• Excerpted passage
>>>
Monday, July 25, 2011

Pressure

Paul Krugman of the New York Times, an economist for whom the U.S. cannot embrace socialism soon enough to suit, is growing disenchanted with Mr. Obama. Unfortunately, his disenchantment arises from reasons opposite those which consternate conservatives about Mr. Obama.

Krugman writes:
I am among those in a state of suppressed rage and panic over the president’s negotiating strategy.

I’d like to believe that it’s all 11-dimensional political chess; but at this point — after the midterm debacle, after the big concession on taxes without even getting a raise in the debt limit — what evidence do we have that Obama knows what he’s doing?

It’s very hard to avoid the impression that three things are going on:

1. Obama really just isn’t that into Democratic priorities. He really doesn’t much care about preserving Medicare for all seniors, keeping Social Security intact, and so on.

2. What he is into is his vision of himself as a figure who can transcend the partisan divide. He imagines that he can be the one who brings about a big transformation that settles disputes for decades to come — and has been unwilling to drop that vision no matter how many times the GOP shows itself utterly uninterested in anything except gaining the upper hand.

3. As a result, he can’t or won’t see what’s obvious to everyone else: that any Grand Bargain will last precisely as long as Democrats control the Senate and the White House, and will be torn up in favor of privatization and big tax cuts for the wealthy as soon as the GOP has the chance.

I hope I’m wrong about all this. But when has Obama given progressives any reason to believe they can trust him?
The President finds himself caught between the rock of conservative opposition and the hard place of outraged progressives who want a Marxist utopia yesterday. I know he enjoys the vacations and the golf and flying around on Air Force One, but one wonders, if he keeps getting the heat that he's beginning to get from a heretofore adoring media, why he would ever want a second term.

America's View of the Bible

A recently released Gallup poll on Americans attitudes toward the Bible offered some interesting, if unsurprising, numbers. Respondents were asked if they thought the Bible was 1) the actual word of God, 2) the inspired word of God, or 3) a collection of myths and fables:
Three in 10 Americans interpret the Bible literally, saying it is the actual word of God. That is similar to what Gallup has measured over the last two decades, but down from the 1970s and 1980s. A 49% plurality of Americans say the Bible is the inspired word of God but that it should not be taken literally, consistently the most common view in Gallup's nearly 40-year history of this question. Another 17% consider the Bible an ancient book of stories recorded by man.
<<<
• Information given
>>>
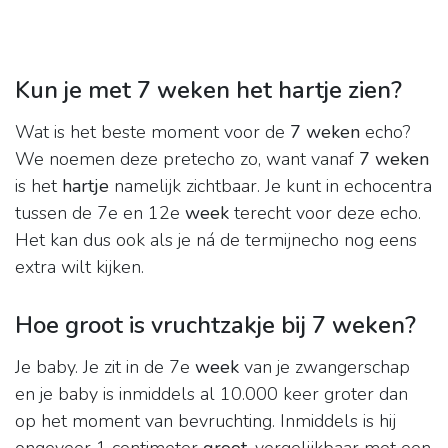
Kun je met 7 weken het hartje zien?
Wat is het beste moment voor de
7 weken
echo?
We noemen deze pretecho zo, want vanaf
7 weken
is het
hartje
namelijk zichtbaar. Je kunt in echocentra
tussen de 7e en 12e
week
terecht voor deze echo.
Het kan dus ook als je ná de termijnecho nog eens
extra wilt kijken.
Hoe groot is vruchtzakje bij 7 weken?
Je baby. Je zit in de 7e
week
van je zwangerschap
en je baby is inmiddels al 10.000 keer groter dan
op het moment van bevruchting. Inmiddels is hij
<<<
• Set of tasks
1: Answer these questions from the blog post:
(a) Which newspaper is Paul Krugman identified with?
(b) What percentage of Americans say the Bible is the inspired word of God but should not be taken literally?
(c) How many Americans interpret the Bible literally?
2: Continue the blog post, starting right after its last sentence about the 17% who consider the Bible an ancient book of stories recorded by man.

• Answers in order
1:
(a) The New York Times.
(b) 49%.
(c) Three in 10.

2:
None of these views has changed much since 1977 according to the charts accompanying the article at the link. The high point in the percentage of Americans favoring a literal interpretation of the Bible was 40%, recorded in 1980 and 1984. The low point was 27% in 2001.

The data are charted according to church attendance, educational attainment, income level, whether the respondent was protestant, Catholic, or none, and whether the respondent was Republican or Democrat, politically conservative or liberal.

As one might expect, those with low church attendance, high education, high income, no religious preference, and liberal Democrat tended to view the Bible as a collection of legends and myths. Those with high church attendance, less education, lower income, and who are protestant, conservative Republicans tended to see the Bible as either the actual word of God or as inspired by God. The latter group, however, those who see the Bible as in some sense the word of God, comprises 79% of those polled.

The report concludes with this summary:
In general, the dominant view of Americans is that the Bible is the word of God, be it inspired or actual, as opposed to a collection of stories recorded by man. That is consistent with the findings that the United States is a predominantly Christian nation and that Americans overwhelmingly believe in God.
Be that as it may, perhaps the really important question is how relevant that belief is to how people live their lives.